Ao bater no fundo do caminhão, os vergalhões que estavam na carroceria da carreta, escorregaram com violência em direção ao carro, quebrando o para-brisa e matando os ocupantes do veículo. Antônio foi atingido no tórax e na garganta, deixando-o decapitado e com seu corpo espetado no banco do motorista. Sua cabeça foi parar há cinco metros de distância, no mesmo lugar que foi encontrado os poucos pedaços que sobraram de Draco.

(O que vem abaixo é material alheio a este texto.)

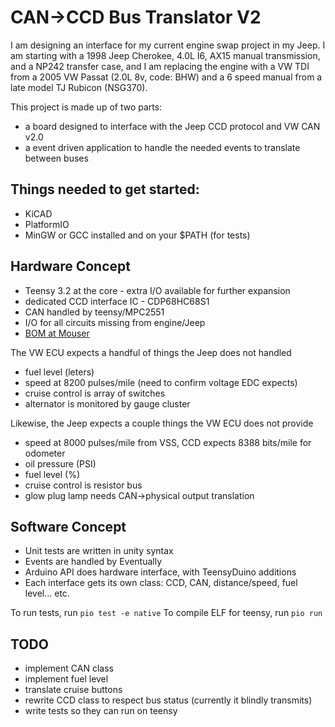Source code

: CAN->CCD Bus Translator V2
===========================

I am designing an interface for my current engine swap project in my Jeep. I am starting with a 1998 Jeep Cherokee, 4.0L I6, AX15 manual transmission, and a NP242 transfer case, and I am replacing the engine with a VW TDI from a 2005 VW Passat (2.0L 8v, code:                                                                                                                                                                                                                                                                                                                                                                                                                                                                                                                                                                                                                                                                                                                                                                                                                                                                                            BHW) and a 6 speed manual from a late model TJ Rubicon (NSG370).


This project is made up of two parts:
* a board designed to interface with the Jeep CCD protocol and VW CAN v2.0
* a event driven application to handle the needed events to translate between buses

Things needed to get started:
----------------------------
* KiCAD
* PlatformIO
* MinGW or GCC installed and on your $PATH (for tests)

Hardware Concept
----------------
* Teensy 3.2 at the core - extra I/O available for further expansion
* dedicated CCD interface IC - CDP68HC68S1
* CAN handled by teensy/MPC2551
* I/O for all circuits missing from engine/Jeep
* [BOM at Mouser](https://www.mouser.com/ProjectManager/ProjectDetail.aspx?AccessID=2fd919600a)

The VW ECU expects a handful of things the Jeep does not handled
* fuel level (leters)
* speed at 8200 pulses/mile (need to confirm voltage EDC expects)
* cruise control is array of switches
* alternator is monitored by gauge cluster

Likewise, the Jeep expects a couple things the VW ECU does not provide
* speed at 8000 pulses/mile from VSS, CCD expects 8388 bits/mile for odometer
* oil pressure (PSI)
* fuel level (%)
* cruise control is resistor bus
* glow plug lamp needs CAN->physical output translation

Software Concept
----------------
* Unit tests are written in unity syntax
* Events are handled by Eventually
* Arduino API does hardware interface, with TeensyDuino additions
* Each interface gets its own class: CCD, CAN, distance/speed, fuel level... etc.

To run tests, run `pio test -e native`
To compile ELF for teensy, run `pio run`

TODO
----

* implement CAN class
* implement fuel level
* translate cruise buttons
* rewrite CCD class to respect bus status (currently it blindly transmits)
* write tests so they can run on teensy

O mesmo vergalhão que trespassou Sócrates, na altura do osso esterno, estourando seu coração, atravessou a espessura do banco dianteiro cravando-se na barriga de Márcia, matando ela e o seu bebê. Outros dois espetos de ferro dilaceraram os braços de Sócrates. Muitas outras barras atingiram o carro, formando uma cena bastante bizarra. Como se o veículo tivesse sido atingido por um jogo de pega-varetas metálico gigante. A quantidade de sangue que maculou o veículo era espetaculosa.

Milagrosamente, Tião sobreviveu ao trágico acidente somente com cortes superficiais. O infortúnio, na visão dele, sucedeu-se em câmara lenta. Ele não conseguia tirar os olhos da força iníqua que o observava. Foi surpreendido com a imprevista brecada do carro, sendo lançado para baixo do banco do motorista. De lá, ele viu seus amados familiares serem espatifados, ao passo que a figura incógnita nas sombras, crescia e se fortalecia, mostrando a sua cara monstruosa. Quando Tião foi retirado do carro, conseguiu ver, de forma clara, o vulto negro fulgente. Ele era um velho que parecia rejuvenescer, banhando-se, alegremente, no sangue que foi jorrado.

Ninguém foi responsabilizado judicialmente pelo ocorrido. Eventualidades acontecem, assim disseram.

Sebastião, o único sobrevivente, hoje tem trinta e nove anos. O Tião, sou eu.

Hoje sou um homem maduro, comum e quase feliz. Não fosse continuar a ver aqueles olhos sinistros por todos os lados, cercando-me, eu poderia está, na medida do possível, realizado. Não consegui descobrir a razão de minha vida ser poupada, naquele funesto dia que levou toda minha família. Talvez seja para que eu conte está história pelo resto de minha existência. Quem sabe, para que eu sirva de oráculo, para orientar todos vocês, imprudentes passageiros dessa enigmática estrada, chamada de vida. Fazendo com que você fique sempre atento e não baixe nunca a guarda, para que o inesperado, desta forma, não invista contra você. A única certeza que eu tenho é que não foi fatalidade. Foi tudo premeditado por ele, pelo inimigo invisível, o Mau. Isso aconteceu comigo, entretanto, poderia ter sido com você. Por isso, fique sempre de olhos bem abertos. E tome muito cuidado.